I didn't have much time to worry about it, as the boys are all so, so sick. So sick that they slept through opening Christmas presents!
With a little magic---and a smile and a wink---I was able to convince the nurse to let us see all three boys at the same time....at the last minute. They all have the same thing...why not just swab them all at the same time?
We were a sad story, waiting for the doctor and results. Turns out, we have walking pneumonia, and thankfully, were able to pick up meds STAT. The pedi mentioned that I might want to call my doctor and let her know what was going on with the boys, in case I also needed to be medicated. By that time, the Cancer Clinic was already closed, so I had to leave a message with the answering service.
I head over to the pharmacy to wait for the boys' drugs. Right as I pulled into the parking lot, Dr. Fleener called, having received my message. After I explained the situation, she agreed to call in a prescription for me, also.
"Walgreens of Fitch."
"I'm actually SHOPPING at Walgreens on Fitch right now?"
"REALLY?!? I'm in the parking lot!"
"Come in, and I'll walk back to the pharmacy and 'call in' a prescription for you!"
She's seriously the coolest. How many doctors would do that?

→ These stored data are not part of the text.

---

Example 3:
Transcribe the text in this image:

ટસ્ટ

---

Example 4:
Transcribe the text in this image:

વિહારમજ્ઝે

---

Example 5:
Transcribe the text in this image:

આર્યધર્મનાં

LOVE HER.
I'm telling you.....between scheduling working out, people in our corner, and a little magic, we're just gonna make it through 2017!

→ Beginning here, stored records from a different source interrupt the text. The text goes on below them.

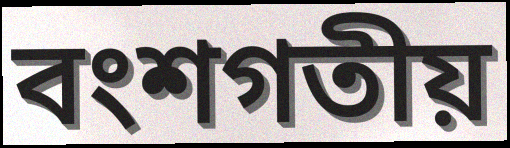
বংশগতীয়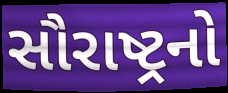
સૌરાષ્ટ્રનો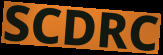
SCDRC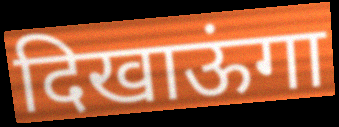
दिखाऊंगा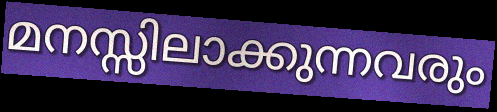
മനസ്സിലാക്കുന്നവരുംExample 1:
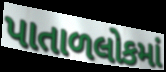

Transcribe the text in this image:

પાતાળલોકમાં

My last treatment of 2017 is in the books! The start of this year brought cancer back, again, but we fought and prayed, and I'm still here....IN REMISSION! My hair is growing back, and it looks like I'm going to push past that six to twelve months of expected life. I keep waiting for reality to close in, to hear bad news again, to face the fight once more. However, we are about to celebrate a new year...an EVEN year. That has to be good news!

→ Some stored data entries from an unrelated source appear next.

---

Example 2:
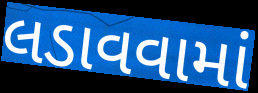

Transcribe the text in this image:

લડાવવામાં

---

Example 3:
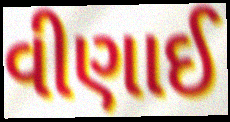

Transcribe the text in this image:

વીણાઈ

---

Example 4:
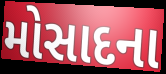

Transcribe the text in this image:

મોસાદના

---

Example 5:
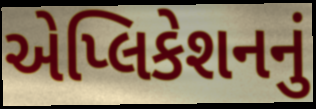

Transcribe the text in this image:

એપ્લિકેશનનુંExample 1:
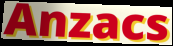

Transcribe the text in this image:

Anzacs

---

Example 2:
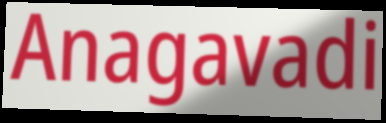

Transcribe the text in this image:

Anagavadi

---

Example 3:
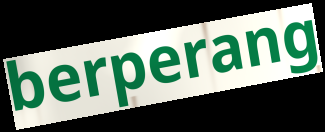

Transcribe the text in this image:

berperang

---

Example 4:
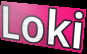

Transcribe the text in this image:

Loki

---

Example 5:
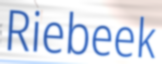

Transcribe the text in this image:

Riebeek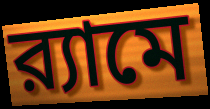
র‍্যামে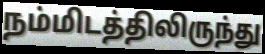
நம்மிடத்திலிருந்து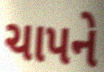
ચાપને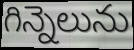
గిన్నెలును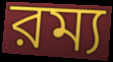
রম্যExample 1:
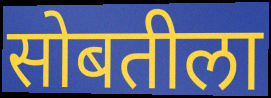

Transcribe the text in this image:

सोबतीला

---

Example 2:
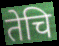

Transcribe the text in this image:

तेचि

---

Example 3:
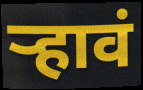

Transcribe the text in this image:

र्‍हावं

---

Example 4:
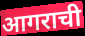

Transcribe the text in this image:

आगराची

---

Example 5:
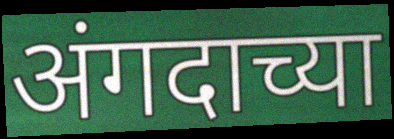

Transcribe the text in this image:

अंगदाच्याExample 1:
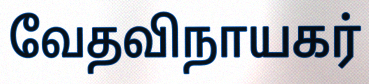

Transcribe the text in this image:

வேதவிநாயகர்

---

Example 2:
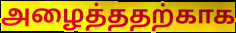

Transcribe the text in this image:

அழைத்ததற்காக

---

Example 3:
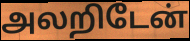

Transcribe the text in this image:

அலறிடேன்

After enjoying another *delicious* vanilla shake, I spent today in scans. Something about the brain was weighing heavy on me, and dr. F put in orders for STAT reports.
I was sooooooo relieved when her office called to tell me the good news that there are no Metsin my brain!! I’m still cancer free there!! (Still waiting on other reports.)
The CT went well, since they could access my port. The MRI was a little more rough, but I’ll take that in exchange for good news.
It was especially worrisome, after the wreck I had late Saturday night. I was driving in rainy weather. Around a curve, my car started to skid and then locked up. I continued to slide off the road and into a ditch and some trees. Thanks to my overworked, underpaid guardian angels, I walked away without even a scratch or sore muscle. The car? Not so much.
I sit here, kicking cancer with the kicks my dear friend, Michele, found me for mathematical power!!! Love times infinity. ❤️
I just cannot give enough thanks for prayers and miracles from heaven!!